In this context, it is not surprising that it is cultural measures that are most significantly correlated with the mental wellbeing of countries. The 2021 Mental State of the World Report shows, for instance, that countries ranked higher on individualism tend to have poorer mental wellbeing while those with high in-group or family collectivism had more positive mental wellbeing. And the pandemic gave us a view into just how profound the impact of social isolation is, particularly for young adults ages 18 to 24. This group saw an overall drop of 15 percent down the mental wellbeing scale from 2019 to 2021 across all major English-speaking countries, correlating significantly with the stringency of lockdown measures implemented by each country.

Correspondingly, the number of young adults with a mental health status that would be considered a psychiatric “disorder” by the American Psychiatric Association grew from 21 percent to 54 percent, with a dramatic increase in the percentage harboring suicidal thoughts, the sense that life was not worthwhile.

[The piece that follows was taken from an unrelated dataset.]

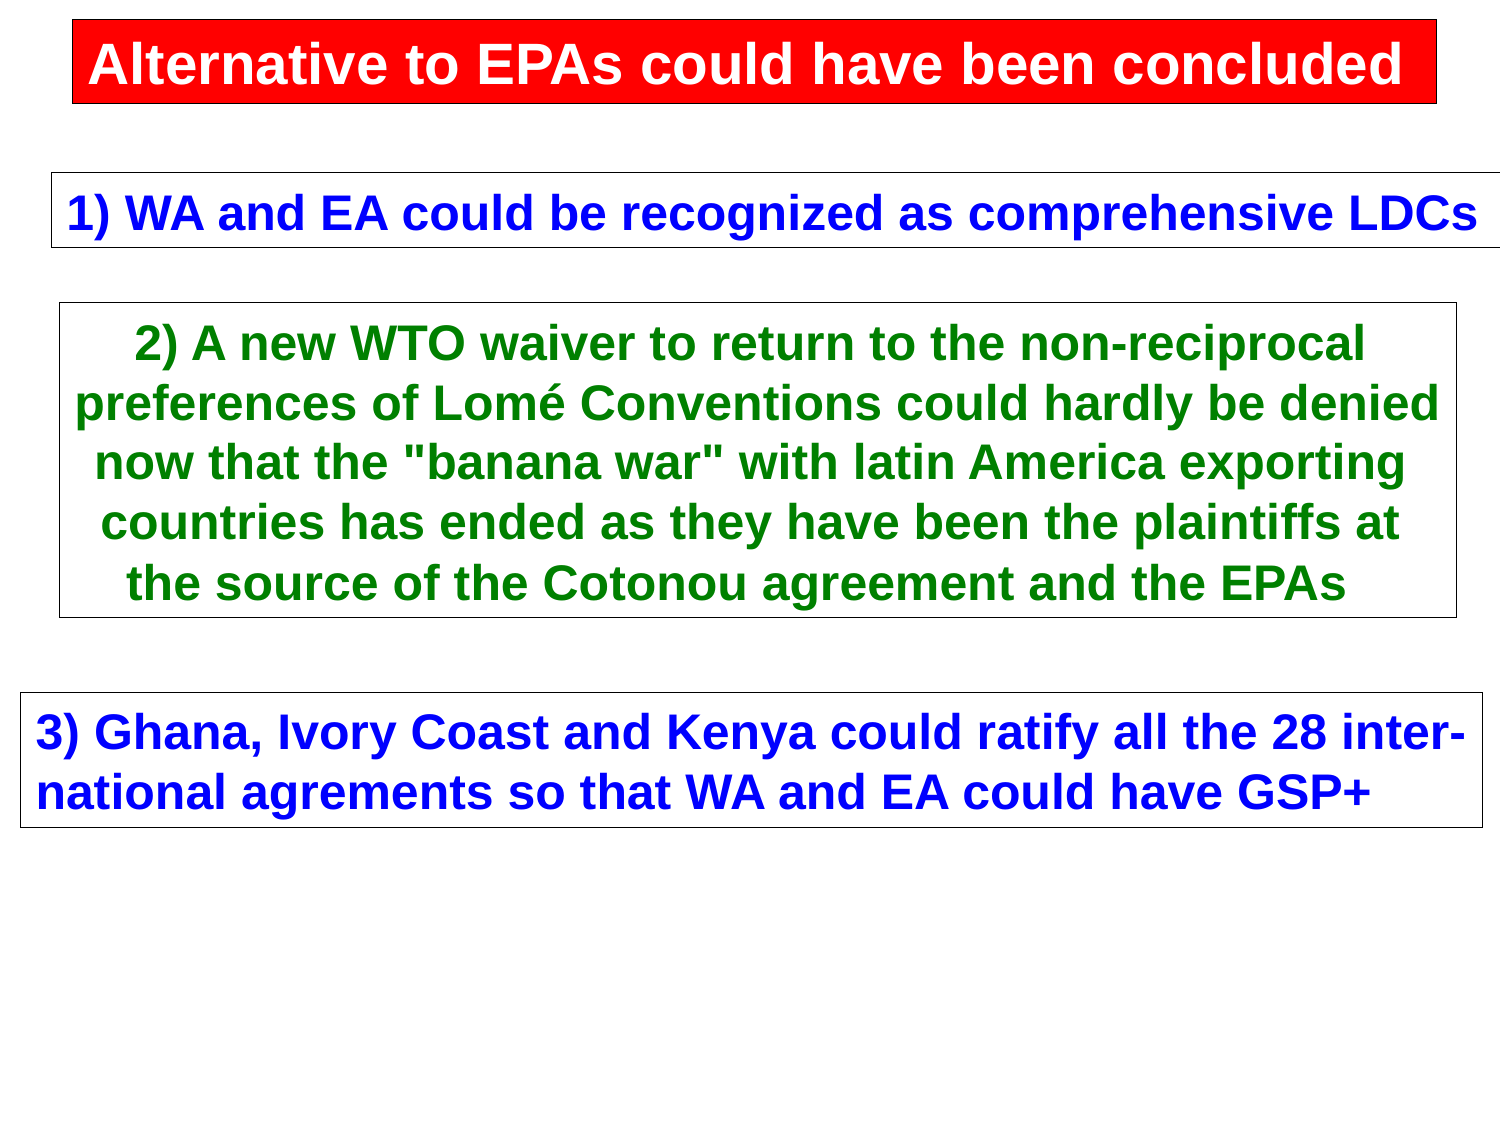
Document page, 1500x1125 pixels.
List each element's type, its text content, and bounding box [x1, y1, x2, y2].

Thus far, much of the narrative around mental health has focused on the economic cost of mental health challenges as the imperative to address it. But in the end, without mental health and wellbeing, there is a fraying imperative for life. It is time to invert the lens and ask not how our mental health can serve the economy and its growth but how our economic paradigms can best serve our mental wellbeing.

Measuring and tracking our collective mental wellbeing gives us an opportunity to understand what factors drive it and detract from it, and by how much they do so. From paradigms of individualism to the perils of social media, our current cultural environment appears to play out like a war zone for the human mind. As much as the physical injuries of war are not simply the problem of the medical system but of the political and economic frameworks that precipitate war, and the practices of war, our challenges of mental health are as much a battle of our political and economic frameworks and the culture that they breed, as they are a challenge for health care.

To serve the prosperity of mind is to serve humanity. And it is only when we track and understand what drives the prosperity of our collective mind that we can truly create systems that serve it.